The 12A twin rotor that came bolted into the car was running, but Chass decided to have it completely rebuilt and turned to Stu Lawton of Lawton Rotorsport, a man well versed in building strong rotors, and who had the added bonus of being based reasonably nearby. Chass took the engine straight over to Paraparaumu and left Stu with the task of creating a simple, strong and reliable naturally aspirated 12A setup.
Although that is exactly what he got, Chass admits the engine may soon receive another overhaul. “It’s a good motor, but the 12A is just too small,” he says. “I’d really like something more powerful now as I think it lets down the rest of the car. Warren [Overton of PPRE] has almost talked me into a quad-rotor setup… but we will see. Whatever happens, there will be a bigger motor of some kind under the bonnet in the future.”

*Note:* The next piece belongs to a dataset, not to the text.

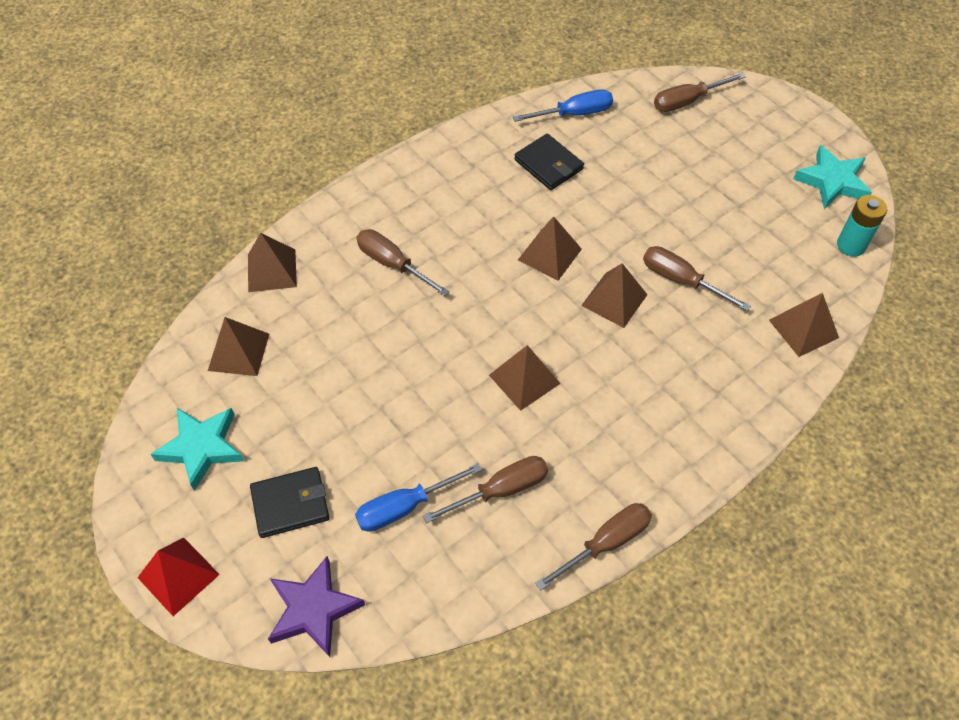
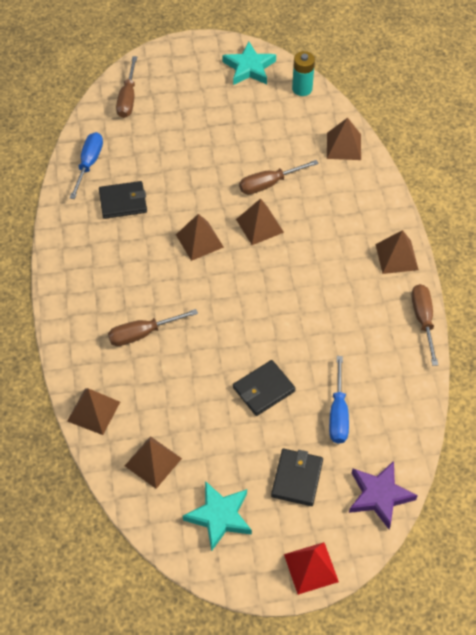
camera: 60 degrees left, 0 degrees up
brown screwdriver [423,456,548,523] -> none
brown pyramid [489,345,561,411] -> brown pyramid moved to [375,230,419,274]
none -> black wallet [233,360,296,416]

With the project finally nearing the streets, Chass enlisted the help of Craig Wills Upholstery, which put together the interior, making a custom headliner, door cards and carpets. The rear seats were also retrimmed to match the front Racepro buckets, and because the dash had seen better days, it was also given a new lease on life.
After two and a half years, is there anything Chass regrets? “Maybe if I was starting over again, I would have used a bigger diff, as even the little 12A shreds the current one; and of course a bigger motor to start with like I mentioned earlier. But other than that I love this car and I won’t sell it for a long time, so I guess I really regret nothing.”
At NZPC, we love the fact that Chass is so attached to his car; it’s rare to find that kind of stick-ability.
The unfortunate truth is that a good percentage of feature car owners we speak to seem to want to sell their cars as soon as they have graced the pages of our magazine. Kudos to Chass for picking a car, putting in the hard work to build it, and then keeping it around long enough to reap the benefits of all that time and effort. Expect to see this mighty green machine with street car looks and show car build pulsing around New Zealand for a good while yet.